— PASSAGE TO READ —
=== Begin Enclosure ===
The building where she works is at UTSouthwestern Medical School, and they occasionally have meetings of one group or another there, most frequently of donors of one kind or another (though almost always "monied"). I usually notice that they’re having one of these get-togethers because of the valet parking people standing around by the front door. But Wednesday evening, it was really obvious – there were two signs, one at the driveway from the street and another by the parking garage next to the building, both labeled "Order of St John / Reception / Parking" and with a very prominent, very clear, very nice coat of arms on each of them. These are, of course, the arms of the Most Venerable Order of the Order of Saint John of Jerusalem Priory in the United States, though the full name would probably not have fit on the signs and still be readable. But with the coat of arms, how many words do you need? I mean, they probably could have left off "Order of St John" entirely and all of their members and everyone who had seen the coat of arms before would have known what organization it was.
=== End Enclosure ===
— RAW DATA —
=== Begin Enclosure ===
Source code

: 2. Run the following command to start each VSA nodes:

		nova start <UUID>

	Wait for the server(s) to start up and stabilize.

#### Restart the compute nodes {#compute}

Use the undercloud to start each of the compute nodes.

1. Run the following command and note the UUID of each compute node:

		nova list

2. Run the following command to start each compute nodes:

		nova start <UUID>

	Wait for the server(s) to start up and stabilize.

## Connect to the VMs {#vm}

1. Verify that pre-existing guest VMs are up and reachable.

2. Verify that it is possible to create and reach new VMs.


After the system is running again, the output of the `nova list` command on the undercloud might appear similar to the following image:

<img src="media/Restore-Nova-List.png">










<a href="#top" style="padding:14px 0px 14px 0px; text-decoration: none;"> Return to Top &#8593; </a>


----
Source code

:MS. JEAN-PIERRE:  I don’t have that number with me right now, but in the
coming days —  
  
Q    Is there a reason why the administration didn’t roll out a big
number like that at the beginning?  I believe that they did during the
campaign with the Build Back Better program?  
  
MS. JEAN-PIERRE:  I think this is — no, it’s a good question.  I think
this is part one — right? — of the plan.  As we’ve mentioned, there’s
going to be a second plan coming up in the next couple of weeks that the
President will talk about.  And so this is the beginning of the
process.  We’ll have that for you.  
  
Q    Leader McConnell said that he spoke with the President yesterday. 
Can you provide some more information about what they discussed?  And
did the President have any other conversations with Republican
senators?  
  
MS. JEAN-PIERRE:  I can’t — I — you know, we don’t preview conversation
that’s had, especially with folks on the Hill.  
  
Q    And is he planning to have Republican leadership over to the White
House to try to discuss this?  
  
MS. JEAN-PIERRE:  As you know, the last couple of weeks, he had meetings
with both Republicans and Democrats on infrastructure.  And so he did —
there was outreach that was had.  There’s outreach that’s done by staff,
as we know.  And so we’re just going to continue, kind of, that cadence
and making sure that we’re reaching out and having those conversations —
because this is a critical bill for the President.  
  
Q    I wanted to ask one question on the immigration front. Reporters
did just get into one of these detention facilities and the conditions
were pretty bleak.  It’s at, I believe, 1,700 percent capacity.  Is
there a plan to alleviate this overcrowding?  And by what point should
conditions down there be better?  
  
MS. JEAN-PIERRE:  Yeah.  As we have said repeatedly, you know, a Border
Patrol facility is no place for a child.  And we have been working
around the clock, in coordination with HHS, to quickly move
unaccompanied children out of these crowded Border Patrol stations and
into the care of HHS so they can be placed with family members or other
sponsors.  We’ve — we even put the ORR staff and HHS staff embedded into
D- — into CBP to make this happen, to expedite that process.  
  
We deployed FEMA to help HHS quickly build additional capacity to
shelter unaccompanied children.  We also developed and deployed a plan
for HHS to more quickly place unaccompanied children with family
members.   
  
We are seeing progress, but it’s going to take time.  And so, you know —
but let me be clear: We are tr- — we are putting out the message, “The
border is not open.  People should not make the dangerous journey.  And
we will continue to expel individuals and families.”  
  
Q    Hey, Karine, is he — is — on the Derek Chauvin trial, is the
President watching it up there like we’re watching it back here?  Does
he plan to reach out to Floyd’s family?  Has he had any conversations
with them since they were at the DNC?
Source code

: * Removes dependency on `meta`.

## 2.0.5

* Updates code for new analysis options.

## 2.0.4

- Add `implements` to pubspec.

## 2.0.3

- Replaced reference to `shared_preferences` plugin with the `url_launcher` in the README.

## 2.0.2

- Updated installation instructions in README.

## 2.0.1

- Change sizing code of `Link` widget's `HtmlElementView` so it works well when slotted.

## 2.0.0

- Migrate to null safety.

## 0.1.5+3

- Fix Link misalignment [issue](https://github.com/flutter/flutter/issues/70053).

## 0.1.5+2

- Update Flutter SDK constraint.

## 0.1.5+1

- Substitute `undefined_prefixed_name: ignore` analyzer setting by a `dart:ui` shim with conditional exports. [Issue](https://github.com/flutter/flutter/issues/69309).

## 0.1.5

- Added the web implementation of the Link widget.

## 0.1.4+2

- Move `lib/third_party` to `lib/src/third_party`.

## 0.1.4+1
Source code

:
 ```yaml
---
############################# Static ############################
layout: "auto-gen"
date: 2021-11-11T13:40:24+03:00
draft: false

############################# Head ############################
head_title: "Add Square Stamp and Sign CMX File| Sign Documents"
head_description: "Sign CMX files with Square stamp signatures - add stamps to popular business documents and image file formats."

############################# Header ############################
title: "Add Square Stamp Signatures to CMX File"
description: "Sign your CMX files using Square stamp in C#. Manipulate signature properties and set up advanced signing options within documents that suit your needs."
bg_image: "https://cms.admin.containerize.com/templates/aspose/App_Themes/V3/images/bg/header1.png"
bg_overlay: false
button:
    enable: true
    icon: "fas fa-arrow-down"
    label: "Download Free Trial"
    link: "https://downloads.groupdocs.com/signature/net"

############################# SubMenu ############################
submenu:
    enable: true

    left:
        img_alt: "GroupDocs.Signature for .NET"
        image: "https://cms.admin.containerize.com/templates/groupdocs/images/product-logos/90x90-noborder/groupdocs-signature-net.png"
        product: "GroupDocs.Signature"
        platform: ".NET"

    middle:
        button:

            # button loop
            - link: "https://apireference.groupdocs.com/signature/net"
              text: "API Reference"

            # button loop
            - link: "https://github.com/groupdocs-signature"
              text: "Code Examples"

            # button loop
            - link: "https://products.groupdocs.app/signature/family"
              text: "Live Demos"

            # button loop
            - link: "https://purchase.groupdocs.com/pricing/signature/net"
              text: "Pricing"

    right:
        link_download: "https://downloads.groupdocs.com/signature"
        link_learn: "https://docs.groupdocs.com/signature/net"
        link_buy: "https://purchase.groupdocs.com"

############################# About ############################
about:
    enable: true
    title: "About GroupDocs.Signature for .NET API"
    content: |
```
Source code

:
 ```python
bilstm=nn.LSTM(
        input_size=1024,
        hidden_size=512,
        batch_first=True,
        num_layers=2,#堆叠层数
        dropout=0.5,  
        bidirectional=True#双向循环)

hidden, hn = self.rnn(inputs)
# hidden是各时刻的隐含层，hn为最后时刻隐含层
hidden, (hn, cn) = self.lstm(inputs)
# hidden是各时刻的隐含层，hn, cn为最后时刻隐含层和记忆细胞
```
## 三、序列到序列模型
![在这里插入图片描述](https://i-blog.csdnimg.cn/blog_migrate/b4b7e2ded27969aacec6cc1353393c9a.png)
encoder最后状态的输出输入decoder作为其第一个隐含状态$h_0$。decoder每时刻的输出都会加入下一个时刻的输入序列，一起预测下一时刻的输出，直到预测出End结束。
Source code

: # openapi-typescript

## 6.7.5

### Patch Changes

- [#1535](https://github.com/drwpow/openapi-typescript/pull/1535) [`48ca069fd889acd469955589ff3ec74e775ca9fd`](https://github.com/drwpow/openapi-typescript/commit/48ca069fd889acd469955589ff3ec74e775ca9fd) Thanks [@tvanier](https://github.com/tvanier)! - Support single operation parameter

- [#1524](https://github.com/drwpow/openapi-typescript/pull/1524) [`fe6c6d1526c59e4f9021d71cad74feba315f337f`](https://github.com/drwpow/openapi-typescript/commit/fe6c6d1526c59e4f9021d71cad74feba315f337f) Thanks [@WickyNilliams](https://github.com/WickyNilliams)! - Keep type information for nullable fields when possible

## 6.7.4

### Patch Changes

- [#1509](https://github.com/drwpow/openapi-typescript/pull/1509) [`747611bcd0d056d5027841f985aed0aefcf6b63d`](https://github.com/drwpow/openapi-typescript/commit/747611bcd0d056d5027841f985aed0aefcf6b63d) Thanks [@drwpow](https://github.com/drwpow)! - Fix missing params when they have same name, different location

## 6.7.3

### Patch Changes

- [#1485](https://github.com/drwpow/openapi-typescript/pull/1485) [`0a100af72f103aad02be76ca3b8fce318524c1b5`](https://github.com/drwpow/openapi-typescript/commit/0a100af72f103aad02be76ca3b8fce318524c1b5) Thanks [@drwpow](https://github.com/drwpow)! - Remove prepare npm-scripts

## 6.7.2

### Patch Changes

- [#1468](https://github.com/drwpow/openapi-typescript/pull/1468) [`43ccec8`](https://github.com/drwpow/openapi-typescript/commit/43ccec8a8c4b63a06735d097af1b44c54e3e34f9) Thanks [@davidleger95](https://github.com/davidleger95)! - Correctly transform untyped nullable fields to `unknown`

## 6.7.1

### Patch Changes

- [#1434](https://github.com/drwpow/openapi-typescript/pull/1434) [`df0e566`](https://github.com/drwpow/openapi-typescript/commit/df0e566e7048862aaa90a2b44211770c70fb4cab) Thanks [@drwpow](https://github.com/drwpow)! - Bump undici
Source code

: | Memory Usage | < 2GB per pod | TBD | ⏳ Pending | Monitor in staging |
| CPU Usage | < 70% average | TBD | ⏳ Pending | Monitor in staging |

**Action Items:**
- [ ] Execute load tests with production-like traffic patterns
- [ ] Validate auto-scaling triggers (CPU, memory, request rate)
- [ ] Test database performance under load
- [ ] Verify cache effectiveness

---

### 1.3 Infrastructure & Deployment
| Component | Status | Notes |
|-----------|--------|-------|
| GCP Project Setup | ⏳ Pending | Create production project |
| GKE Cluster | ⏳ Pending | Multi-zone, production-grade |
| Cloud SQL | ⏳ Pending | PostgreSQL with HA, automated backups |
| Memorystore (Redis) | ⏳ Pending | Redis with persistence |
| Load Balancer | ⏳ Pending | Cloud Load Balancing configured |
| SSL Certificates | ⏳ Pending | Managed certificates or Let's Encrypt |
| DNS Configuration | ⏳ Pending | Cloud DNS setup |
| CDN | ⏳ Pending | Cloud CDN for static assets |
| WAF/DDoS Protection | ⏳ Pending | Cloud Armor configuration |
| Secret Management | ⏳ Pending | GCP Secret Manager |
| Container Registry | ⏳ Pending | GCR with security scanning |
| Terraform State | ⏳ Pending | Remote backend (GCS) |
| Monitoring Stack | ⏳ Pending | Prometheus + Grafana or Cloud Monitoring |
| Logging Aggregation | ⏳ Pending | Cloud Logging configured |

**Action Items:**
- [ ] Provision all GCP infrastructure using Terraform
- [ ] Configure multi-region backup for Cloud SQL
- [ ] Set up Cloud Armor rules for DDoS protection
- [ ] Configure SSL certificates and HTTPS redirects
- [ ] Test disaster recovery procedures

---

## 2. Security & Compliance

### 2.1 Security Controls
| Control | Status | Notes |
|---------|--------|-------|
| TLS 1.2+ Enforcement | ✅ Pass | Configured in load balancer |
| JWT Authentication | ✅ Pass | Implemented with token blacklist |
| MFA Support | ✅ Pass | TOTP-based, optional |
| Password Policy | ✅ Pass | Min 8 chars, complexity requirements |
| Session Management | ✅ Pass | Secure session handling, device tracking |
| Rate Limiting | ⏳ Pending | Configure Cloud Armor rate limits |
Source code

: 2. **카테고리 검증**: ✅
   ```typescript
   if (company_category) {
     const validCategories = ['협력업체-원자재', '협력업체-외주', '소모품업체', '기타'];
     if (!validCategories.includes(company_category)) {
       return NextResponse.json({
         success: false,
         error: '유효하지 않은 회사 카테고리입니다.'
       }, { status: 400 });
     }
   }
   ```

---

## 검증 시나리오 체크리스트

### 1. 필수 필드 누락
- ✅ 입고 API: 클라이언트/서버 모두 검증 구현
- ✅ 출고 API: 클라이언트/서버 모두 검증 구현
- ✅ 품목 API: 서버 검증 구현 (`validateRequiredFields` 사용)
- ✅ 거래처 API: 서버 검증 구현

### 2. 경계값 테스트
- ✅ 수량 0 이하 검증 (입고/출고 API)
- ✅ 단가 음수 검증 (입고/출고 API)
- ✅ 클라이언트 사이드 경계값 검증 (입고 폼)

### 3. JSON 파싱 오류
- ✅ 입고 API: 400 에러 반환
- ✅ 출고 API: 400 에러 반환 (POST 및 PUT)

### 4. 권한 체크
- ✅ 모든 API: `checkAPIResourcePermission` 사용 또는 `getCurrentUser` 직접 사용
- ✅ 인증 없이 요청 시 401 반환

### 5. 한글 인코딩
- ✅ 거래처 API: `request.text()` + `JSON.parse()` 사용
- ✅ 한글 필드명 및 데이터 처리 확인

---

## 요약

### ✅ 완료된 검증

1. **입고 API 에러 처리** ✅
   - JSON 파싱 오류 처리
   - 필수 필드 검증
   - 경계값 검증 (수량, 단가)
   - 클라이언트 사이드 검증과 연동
=== End Enclosure ===
— WORK TASK 1 —
In the passage about the Order of St John signs, where was the second sign placed?
— WORK TASK 2 —
List the words printed on the signs in the passage about the Order of St John reception.
— WORK TASK 3 —
Resume the passage about the Order of St John signs after its last sentence.

— TASK RESULT 1 —
It was by the parking garage next to the building.

— TASK RESULT 2 —
Order of St John, Reception, Parking

— TASK RESULT 3 —
So, anyway, while Jo got into the car, I hopped out with my cell phone camera (thank goodness for modern technology!) and took a couple of pictures. Because it’s just not every day, at least here in Dallas, that you stumble across real heraldry as you go about your daily business. And when it does happen, it ought to be celebrated a little.

Or at least photographed and shared.

Thursday, April 2, 2009

Asking the Right Question

In a couple of the heraldry newsgroups I read regularly (and participate in occasionally), there have recently been questions about blazon, generally phrased this way:

"How would one blazon the line of division seen at [URL]?"

"The dexter third of a chief, appearing all by its lonesome, is a canton. What do you call the middle third when it's alone (like at the bottom of the page at [URL])?"

The presence of these two questions over a period of a couple of days, and some of the responses to them, started me thinking about whether the correct question was being asked. In these particular instances, the armory is German, and the armorials they come from are dated to the 15th and 16th centuries, but I have seen similar questions asked of arms from other countries and centuries. The bottom line here is that I think the wrong question is being asked. What is being asked is how would "one" blazon it, or what would "you" call it, with "one" and "you" being 21st century English-speaking, mostly American, heraldry enthusiasts.

Yet it seems to me that the right question to ask is "how did they blazon it?"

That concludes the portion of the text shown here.